Après un album remarqué sur le Tour de France, Le Tour des Géants, Nicolas Debon revient avec un autre album sportif, sur l’alpinisme, cette fois. Folles ascensions, grimpettes à la force des bras, tout est réuni pour nous faire vivre une belle aventure humaine et graphique.
Les débuts de l’alpinisme sportif.
De tout temps, les hommes ont rêvé de franchir les plus hautes montagnes, lançant toujours plus de défis au vide. Dans les années 1880, les Alpes ont été le terrain de jeu des meilleurs grimpeurs, tant et si bien qu’elles sont à l’origine du mot « alpinisme ». La compétition a longtemps été symbolisée par les aiguilles de Chamonix, réputées pour être dangereuses et impraticables. Désirables donc, et aptes à faire rêver les alpinistes de tout poil.
C’est donc tout naturellement qu’Albert Frederick Mummery, un alpiniste britannique propose le défi à son guide, Alexander Burgener. Nous sommes en 1881. Deux jours plus tard, en pleine nuit, le guide suisse Alexander Burgener, le porteur Benedikt Venetz et leur riche client britannique, Albert Frederick Mummery, se lancent à l’assaut de l’aiguille du Grépon, celle qui, grâce à ses façades verticales de glace et de rochers enneigés, résiste encore et toujours à l’envahisseur. Sauf si, bien sûr, celui-ci est animé par un petit mais néanmoins persistant grain de folie.
Avec L’Invention du vide, Nicolas Debon revient donc sur les débuts de l’alpinisme sportif, symbolisés par l’exploit du trio Mummery / Burgener / Venetz. Chacun des trois est essentiel à l’ascension et chacun des trois a pareille importance ; cela change des habituels récits d’alpinisme, dans lesquels ont ne retient que le nom du client, jamais celui des guides. L’accent, ici, est mis sur l’aventure humaine, et non sur les prouesses techniques : plus qu’un retour sur cette ascension incroyable, c’est une rétrospective de l’incroyable émulation qui a poussé le trio en avant.
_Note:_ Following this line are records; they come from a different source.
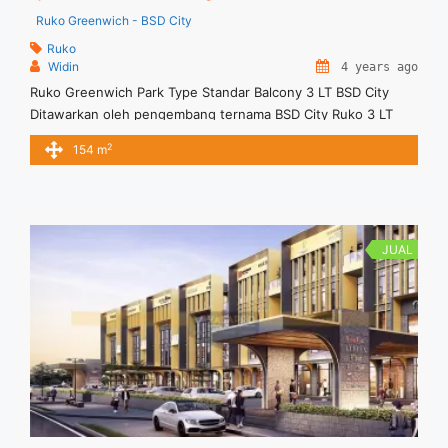
Ruko Greenwich - BSD City
Ruko
Widin
4 years ago
Ruko Greenwich Park Type Standar Balcony 3 LT BSD City
Ditawarkan oleh pengembang ternama BSD City Ruko 3 LT
dan terdapat Balcony Sekelilingnya adalah perumahan mewah
2
154 m
dan strategis lokasi Dimensi 4,5 x 13
JUAL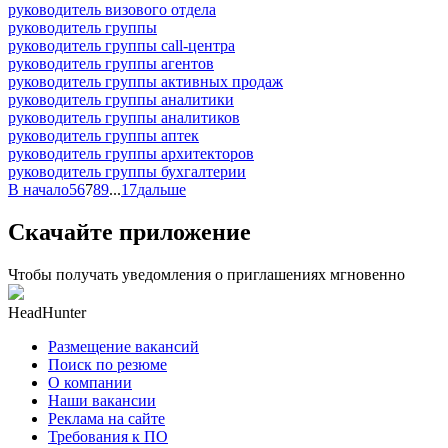
руководитель визового отдела
руководитель группы
руководитель группы call-центра
руководитель группы агентов
руководитель группы активных продаж
руководитель группы аналитики
руководитель группы аналитиков
руководитель группы аптек
руководитель группы архитекторов
руководитель группы бухгалтерии
В начало
5
6
7
8
9
...
17
дальше
Скачайте приложение
Чтобы получать уведомления о приглашениях мгновенно
HeadHunter
Размещение вакансий
Поиск по резюме
О компании
Наши вакансии
Реклама на сайте
Требования к ПО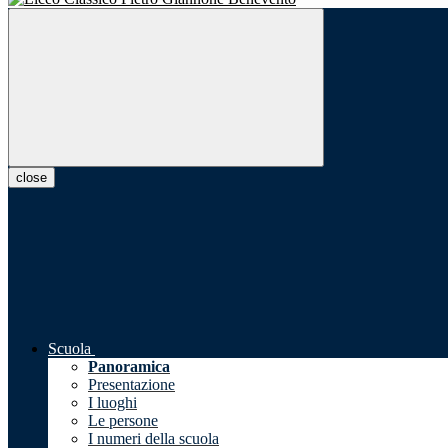
close
Scuola
Panoramica
Presentazione
I luoghi
Le persone
I numeri della scuola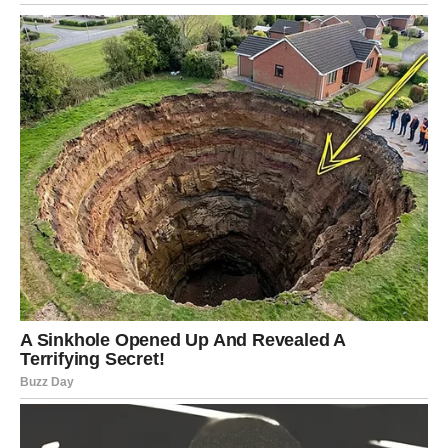
Da ne mora da bude „uvek jak“
U ovom periodu Lav:
Pronalazi svoju pravu strast
Privlači ljude koji ga vole zbog onoga što jeste
Počinje da živi iz srca, a ne iz ega
Ovo je dugovečna promena – jer Lav konačno prestaje da
traži refleksiju sebe u drugima i
postaje centar
sopstvenog sveta
.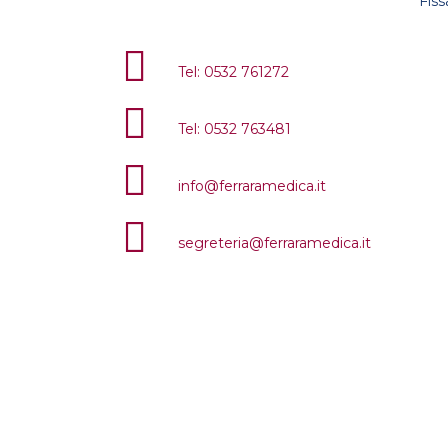
Fiss
Tel: 0532 761272
Tel: 0532 763481
info@ferraramedica.it
segreteria@ferraramedica.it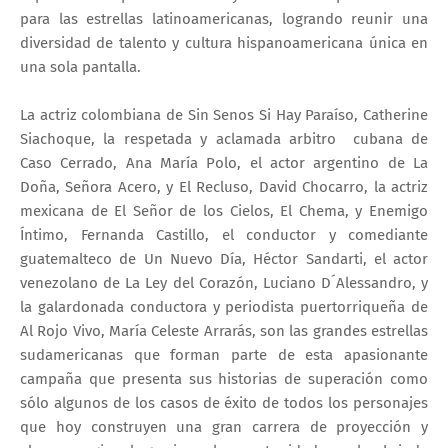
para las estrellas latinoamericanas, logrando reunir una
diversidad de talento y cultura hispanoamericana única en
una sola pantalla.
La actriz colombiana de Sin Senos Si Hay Paraíso, Catherine
Siachoque, la respetada y aclamada arbitro cubana de
Caso Cerrado, Ana María Polo, el actor argentino de La
Doña, Señora Acero, y El Recluso, David Chocarro, la actriz
mexicana de El Señor de los Cielos, El Chema, y Enemigo
Íntimo, Fernanda Castillo, el conductor y comediante
guatemalteco de Un Nuevo Día, Héctor Sandarti, el actor
venezolano de La Ley del Corazón, Luciano D´Alessandro, y
la galardonada conductora y periodista puertorriqueña de
Al Rojo Vivo, María Celeste Arrarás, son las grandes estrellas
sudamericanas que forman parte de esta apasionante
campaña que presenta sus historias de superación como
sólo algunos de los casos de éxito de todos los personajes
que hoy construyen una gran carrera de proyección y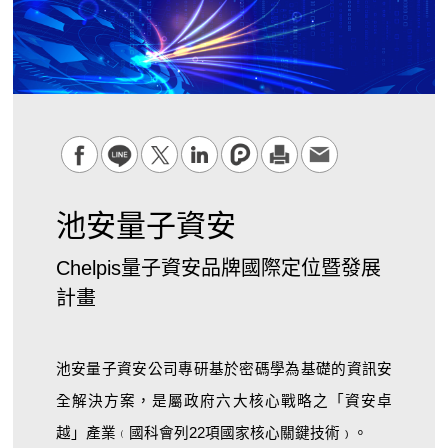
池安量子資安
Chelpis量子資安品牌國際定位暨發展
計畫
池安量子資安公司專研基於密碼學為基礎的資訊安
全解決方案，是屬政府六大核心戰略之「資安卓
越」產業
國科會列
22
項國家核心關鍵技術
。
﹙
﹚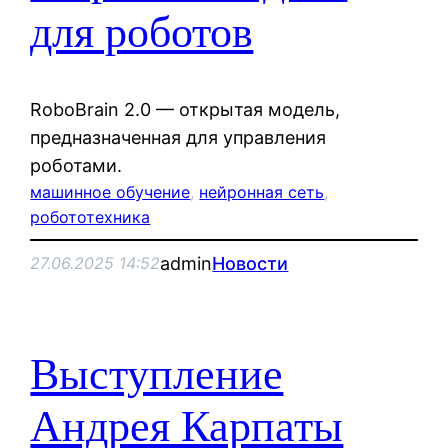
для роботов
RoboBrain 2.0 — открытая модель,
предназначенная для управления
роботами.
машинное обучение
, 
нейронная сеть
, 
робототехника
admin
Новости
27.06.2025 14:52
Выступление
Андрея Карпаты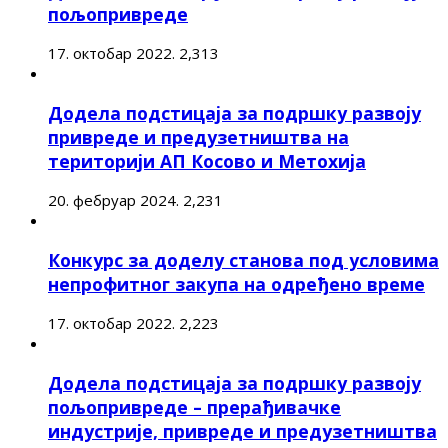
пољопривреде
17. октобар 2022.
2,313
Додела подстицаја за подршку развоју
привреде и предузетништва на
територији АП Косово и Метохија
20. фебруар 2024.
2,231
Конкурс за доделу станова под условима
непрофитног закупа на одређено време
17. октобар 2022.
2,223
Додела подстицаја за подршку развоју
пољопривреде – прерађивачке
индустрије, привреде и предузетништва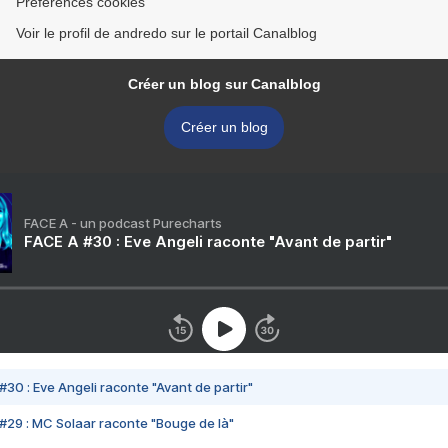
Préférences cookies
Voir le profil de andredo sur le portail Canalblog
Créer un blog sur Canalblog
Créer un blog
FACE A - un podcast Purecharts
FACE A #30 : Eve Angeli raconte "Avant de partir"
#30 : Eve Angeli raconte "Avant de partir"
#29 : MC Solaar raconte "Bouge de là"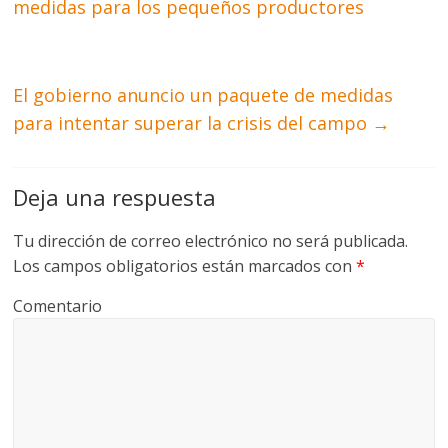
medidas para los pequeños productores
El gobierno anuncio un paquete de medidas
para intentar superar la crisis del campo
→
Deja una respuesta
Tu dirección de correo electrónico no será publicada.
Los campos obligatorios están marcados con
*
Comentario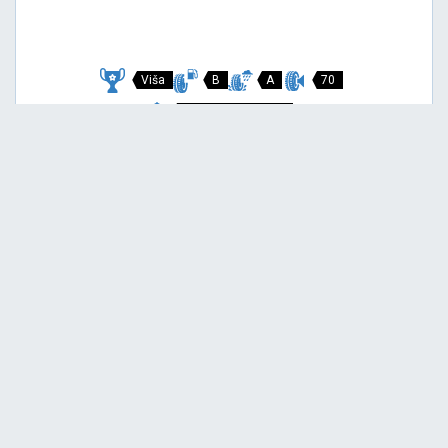
Viša
B
A
70
Garancija 3 godine
Cijena sa PDV-om
157,
EUR / KOM
00
169 EUR
SCORPION VERDE
235/55 R19 101V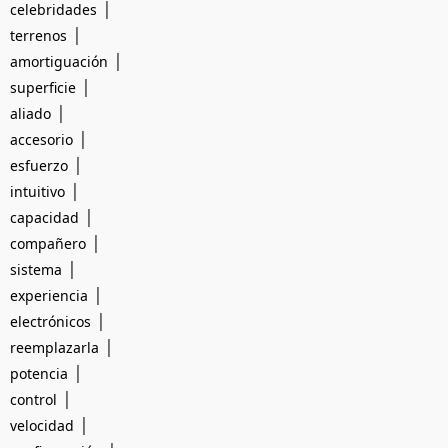
|
celebridades
|
terrenos
|
amortiguación
|
superficie
|
aliado
|
accesorio
|
esfuerzo
|
intuitivo
|
capacidad
|
compañero
|
sistema
|
experiencia
|
electrónicos
|
reemplazarla
|
potencia
|
control
|
velocidad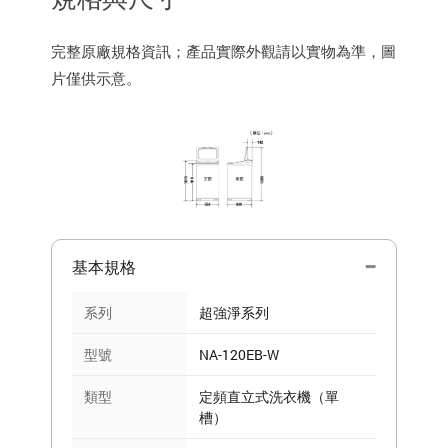
完整原廠規格資訊；產品實際外觀請以實物為準，圖
片僅供示意。
基本規格
系列
超強淨系列
型號
NA-120EB-W
類型
定頻直立式洗衣機（單
槽）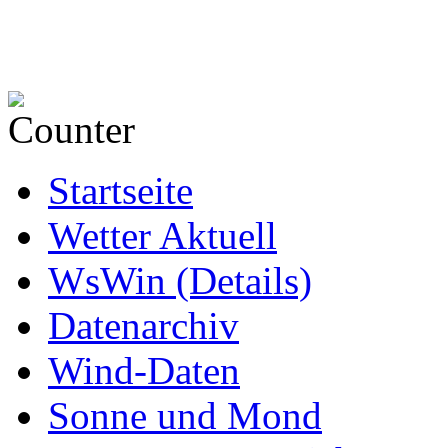
Startseite
Wetter Aktuell
WsWin (Details)
Datenarchiv
Wind-Daten
Sonne und Mond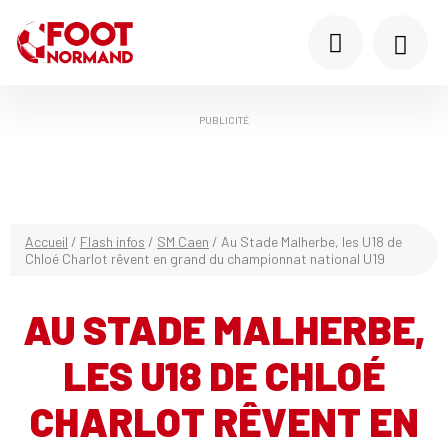
PUBLICITÉ
Accueil
/
Flash infos
/
SM Caen
/
Au Stade Malherbe, les U18 de
Chloé Charlot rêvent en grand du championnat national U19
AU STADE MALHERBE,
LES U18 DE CHLOÉ
CHARLOT RÊVENT EN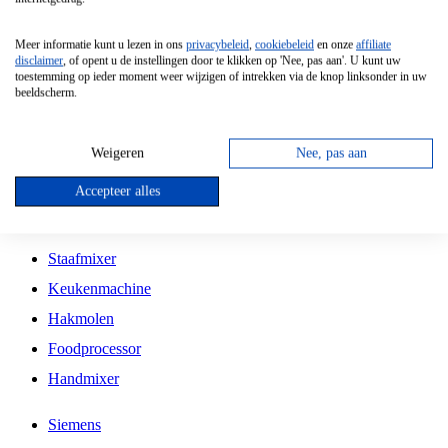
Grillplaat
Meer informatie kunt u lezen in ons
privacybeleid
,
cookiebeleid
en onze
affiliate
Vrijstaande Magnetron
disclaimer
, of opent u de instellingen door te klikken op 'Nee, pas aan'. U kunt uw
toestemming op ieder moment weer wijzigen of intrekken via de knop linksonder in uw
Vrijstaande Kookplaat
beeldscherm.
Inbouw Inductie Kookplaat
Inbouw Gaskookplaat
Weigeren
Nee, pas aan
Inbouw Keramische Kookplaat
Accepteer alles
Kookplaat Accessoires
Staafmixer
Keukenmachine
Hakmolen
Foodprocessor
Handmixer
Siemens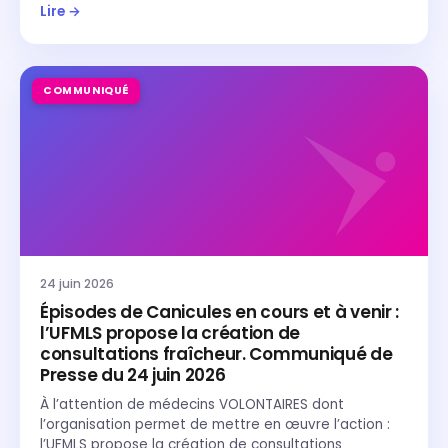
Lire →
COMMUNIQUÉ
24 juin 2026
Épisodes de Canicules en cours et à venir :
l’UFMLS propose la création de
consultations fraîcheur. Communiqué de
Presse du 24 juin 2026
À l’attention de médecins VOLONTAIRES dont
l’organisation permet de mettre en œuvre l’action :
l’UFMLS propose la création de consultations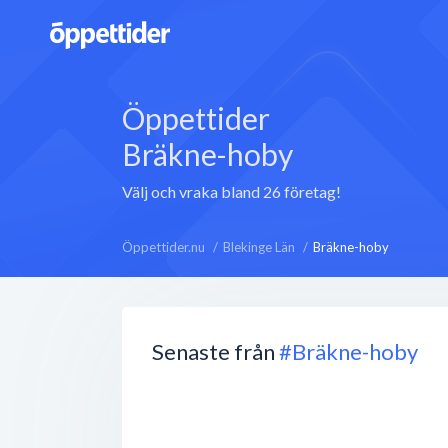
Öppettider
Bräkne-hoby
Välj och vraka bland 26 företag!
Öppettider.nu
Blekinge Län
Bräkne-hoby
Senaste från
#Bräkne-hoby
N’allez pas croire que L’Invention du vide est un album affreusement sérieux : non, Nicolas Debon joue très bien avec les mots, et certains échanges sont proprement savoureux, ce qui ne gâche rien !
Un graphisme très agréable.
Le dessin, limpide, porte avec force et justesse cette incroyable épopée : on frémit devant le matériel rudimentaire emporté par les sportifs : les hommes sont en complet-veston, les femmes en robe, et uniquement armés de minces piolets et de quelques cordes, ce qui aujourd’hui semble impensable, voire dangereusement inconscient. C’est délirant, dangereux, mais plein de panache.
Les plans sont, pour la plupart, serrés, rapprochés sur les personnages et les parois, ce qui traduit très habilement la sensation d’infinie petitesse que l’on ressent en grimpant. Mais, de temps en temps, l’auteur nous offre un panorama grandiose : sommets découpés, mers de glaces, villages minuscules vus du sommet, tout y est. Si les traits des personnages sont à peine esquissés, un soin tout particulier est apporté aux montagnes et paysages, comme pour rappeler qu’ils sont partie prenante de l’histoire. Ou peut-être est-ce pour rappeler le caractère vain des hommes, frêles petites silhouettes lancées à l’assaut des vides et des flèches ?
Quant aux couleurs de l’aventure, elles restent dans des tons ocre et bleutés, parfaitement adaptés au contexte ; elles équilibrent le dessin, le rendent fluide et doux, et très agréable à regarder.
Un album quasi-documentaire.
Nicolas Debon s’est inspiré des écrits d’Albert Frederick Mummery, considéré comme l’inventeur même de l’alpinisme sportif et la bande-dessinée frise l’album documentaire : l’auteur a bien bossé son sujet, et ça se voit. L’annexe finale rétablit la part de réalité et de fiction dans l’album ; c’est le moment de constater que les personnages collent à la perfection à leurs portraits, ce qui rend la bande-dessinée d’autant plus réaliste ! Là où Nicolas Debon fait très fort, c’est qu’il fait de L’Invention du vide un album à la fois passionnant, didactique, et très subtil – en plus d’être très agréable à regarder.
En somme, on a là un album délicat, bien fait, et absolument envoûtant. On se croirait aux côtés de ces alpinistes de génie, éprouvant les mêmes sensations de vertige et le plaisir de la course (le danger en moins, et le tout sans bouger de son canapé). Preuve que l’album est très réussi, et qu’il devrait plaire aux néophytes comme aux amateurs.
L’Invention du vide, Nicolas Debon. Dargaud, 2012.